European and Japanese shares slipped again today, continuing a stock market sell-off that saw US shares having their worst week since last September.
The FTSE Eurotop 300 index of pan-European blue chips was 0.74 per cent lower after losing more than eight percent last week. The narrower DJ Euro Stoxx 50 index was down 0.61 per cent.
Some analysts said that the sell-off was nearing an end and that some share prices were had fallen to a fair price.
"We have seen some kind of bottom forming in the market.

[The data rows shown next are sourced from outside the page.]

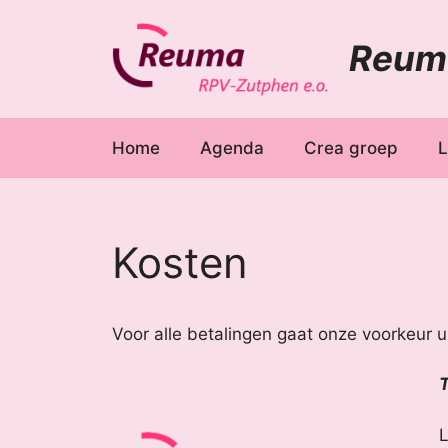
Ga
naar
Reuma
de
inhoud
Home
Agenda
Crea groep
L
Kosten
Voor alle betalingen gaat onze voorkeur u
T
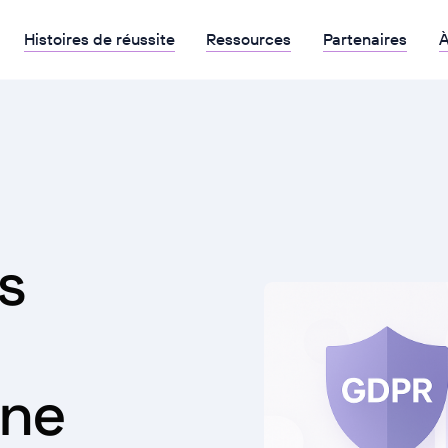
Histoires de réussite
Ressources
Partenaires
À
s
une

For techs, media and telecoms the worst is behind them and the more traditional sectors are supported by valuation," said Mr Gert de Mesure at Delta Lloyd Securities in Antwerp.
In Japan, Nikkei average lost more than two per cent to end at a three-week low, hit by falls in brokerages and high-tech exporters due to concern over the weakness of US stocks and further strength in the yen.
The Nikkei has lost about six per cent since briefly clearing 11,000 on July 8th for the first time in a month.
The euro also rallied by half a per cent, rising to within half a cent of the elusive parity level with the dollar not seen since February 2000. This morning the dollar was trading at around 116.22 yen and $0.9958.
Sliding US shares - brought on by concerns about corporate accounting, poor earnings and waning consumer confidence - have thrown up questions about the strength of the US economic recovery.
A dominant influence this week is expected to be testimony tomorrow by Fed chairman Mr Alan Greenspan before the US Senate Banking Committee, his first public comments in six weeks.